*Stored data*
--
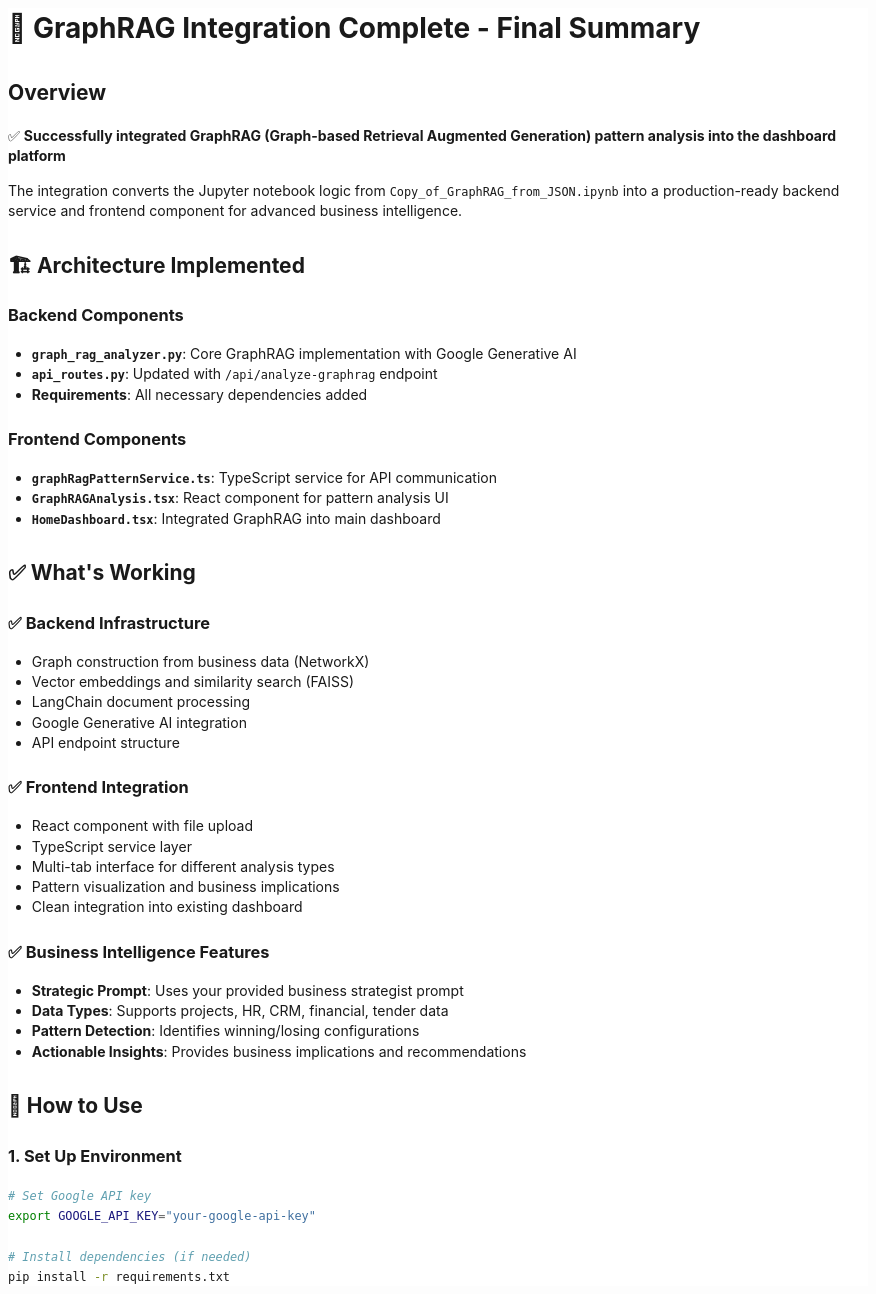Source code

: # 🎉 GraphRAG Integration Complete - Final Summary

## Overview

✅ **Successfully integrated GraphRAG (Graph-based Retrieval Augmented Generation) pattern analysis into the dashboard platform**

The integration converts the Jupyter notebook logic from `Copy_of_GraphRAG_from_JSON.ipynb` into a production-ready backend service and frontend component for advanced business intelligence.

## 🏗️ Architecture Implemented

### Backend Components
- **`graph_rag_analyzer.py`**: Core GraphRAG implementation with Google Generative AI
- **`api_routes.py`**: Updated with `/api/analyze-graphrag` endpoint
- **Requirements**: All necessary dependencies added

### Frontend Components
- **`graphRagPatternService.ts`**: TypeScript service for API communication
- **`GraphRAGAnalysis.tsx`**: React component for pattern analysis UI
- **`HomeDashboard.tsx`**: Integrated GraphRAG into main dashboard

## ✅ What's Working

### ✅ Backend Infrastructure
- Graph construction from business data (NetworkX)
- Vector embeddings and similarity search (FAISS)
- LangChain document processing
- Google Generative AI integration
- API endpoint structure

### ✅ Frontend Integration
- React component with file upload
- TypeScript service layer
- Multi-tab interface for different analysis types
- Pattern visualization and business implications
- Clean integration into existing dashboard

### ✅ Business Intelligence Features
- **Strategic Prompt**: Uses your provided business strategist prompt
- **Data Types**: Supports projects, HR, CRM, financial, tender data
- **Pattern Detection**: Identifies winning/losing configurations
- **Actionable Insights**: Provides business implications and recommendations

## 🚀 How to Use

### 1. Set Up Environment
```bash
# Set Google API key
export GOOGLE_API_KEY="your-google-api-key"

# Install dependencies (if needed)
pip install -r requirements.txt
```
--
*Problem details*
The answer must consist only of the lines from the beginning of the entries above through the line that holds "the dashboard platform**", reproduced exactly and without pictures.

*Answer for this exercise*
Source code

: # 🎉 GraphRAG Integration Complete - Final Summary

## Overview

✅ **Successfully integrated GraphRAG (Graph-based Retrieval Augmented Generation) pattern analysis into the dashboard platform**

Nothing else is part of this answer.